## [WHAT YOU SHOULD DO]
Find the lines holding the string "within" in the data, then copy all of them.

## [DATA FOR ANALYSIS]
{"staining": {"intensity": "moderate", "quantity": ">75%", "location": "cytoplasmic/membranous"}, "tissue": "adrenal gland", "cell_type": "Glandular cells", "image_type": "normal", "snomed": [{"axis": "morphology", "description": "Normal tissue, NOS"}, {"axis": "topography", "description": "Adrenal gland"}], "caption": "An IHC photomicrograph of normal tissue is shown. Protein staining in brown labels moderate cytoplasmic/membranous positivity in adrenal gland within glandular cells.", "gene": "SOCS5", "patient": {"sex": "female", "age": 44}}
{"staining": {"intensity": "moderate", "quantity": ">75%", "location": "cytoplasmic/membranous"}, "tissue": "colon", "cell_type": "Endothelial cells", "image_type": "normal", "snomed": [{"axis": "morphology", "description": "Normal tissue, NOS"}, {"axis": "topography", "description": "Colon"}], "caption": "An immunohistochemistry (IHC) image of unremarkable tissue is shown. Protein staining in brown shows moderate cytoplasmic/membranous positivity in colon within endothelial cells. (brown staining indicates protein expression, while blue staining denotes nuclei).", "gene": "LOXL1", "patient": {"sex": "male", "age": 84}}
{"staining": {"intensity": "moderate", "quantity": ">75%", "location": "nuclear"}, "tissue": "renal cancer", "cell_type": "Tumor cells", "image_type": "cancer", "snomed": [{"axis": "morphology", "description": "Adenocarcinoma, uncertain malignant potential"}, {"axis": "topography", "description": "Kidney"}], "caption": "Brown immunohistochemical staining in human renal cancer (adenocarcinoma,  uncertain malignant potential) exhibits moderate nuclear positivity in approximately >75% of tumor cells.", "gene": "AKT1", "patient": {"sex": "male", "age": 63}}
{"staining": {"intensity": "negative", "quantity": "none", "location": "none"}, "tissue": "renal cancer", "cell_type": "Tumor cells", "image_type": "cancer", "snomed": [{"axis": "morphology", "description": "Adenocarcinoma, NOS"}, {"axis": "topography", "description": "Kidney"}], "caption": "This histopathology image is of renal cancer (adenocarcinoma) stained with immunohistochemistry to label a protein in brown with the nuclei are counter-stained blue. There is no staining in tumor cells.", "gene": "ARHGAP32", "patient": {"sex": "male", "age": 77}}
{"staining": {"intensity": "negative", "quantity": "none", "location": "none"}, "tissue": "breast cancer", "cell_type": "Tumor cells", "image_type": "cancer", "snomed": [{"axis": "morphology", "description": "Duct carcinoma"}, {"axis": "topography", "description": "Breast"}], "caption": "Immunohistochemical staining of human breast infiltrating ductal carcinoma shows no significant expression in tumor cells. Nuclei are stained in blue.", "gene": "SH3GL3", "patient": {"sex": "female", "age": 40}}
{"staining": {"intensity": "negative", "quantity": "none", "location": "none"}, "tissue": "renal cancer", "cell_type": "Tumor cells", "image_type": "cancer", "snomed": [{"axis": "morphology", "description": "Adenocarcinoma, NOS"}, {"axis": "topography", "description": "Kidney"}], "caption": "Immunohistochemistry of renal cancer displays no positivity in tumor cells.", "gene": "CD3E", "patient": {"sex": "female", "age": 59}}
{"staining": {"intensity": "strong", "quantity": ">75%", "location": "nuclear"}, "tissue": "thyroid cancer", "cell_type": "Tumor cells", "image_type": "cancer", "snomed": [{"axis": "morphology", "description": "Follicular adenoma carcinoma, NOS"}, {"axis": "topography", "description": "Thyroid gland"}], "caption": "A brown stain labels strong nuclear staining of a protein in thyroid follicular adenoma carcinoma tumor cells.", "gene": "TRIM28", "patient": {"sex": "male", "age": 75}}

## [YOUR RESPONSE]
{"staining": {"intensity": "moderate", "quantity": ">75%", "location": "cytoplasmic/membranous"}, "tissue": "adrenal gland", "cell_type": "Glandular cells", "image_type": "normal", "snomed": [{"axis": "morphology", "description": "Normal tissue, NOS"}, {"axis": "topography", "description": "Adrenal gland"}], "caption": "An IHC photomicrograph of normal tissue is shown. Protein staining in brown labels moderate cytoplasmic/membranous positivity in adrenal gland within glandular cells.", "gene": "SOCS5", "patient": {"sex": "female", "age": 44}}
{"staining": {"intensity": "moderate", "quantity": ">75%", "location": "cytoplasmic/membranous"}, "tissue": "colon", "cell_type": "Endothelial cells", "image_type": "normal", "snomed": [{"axis": "morphology", "description": "Normal tissue, NOS"}, {"axis": "topography", "description": "Colon"}], "caption": "An immunohistochemistry (IHC) image of unremarkable tissue is shown. Protein staining in brown shows moderate cytoplasmic/membranous positivity in colon within endothelial cells. (brown staining indicates protein expression, while blue staining denotes nuclei).", "gene": "LOXL1", "patient": {"sex": "male", "age": 84}}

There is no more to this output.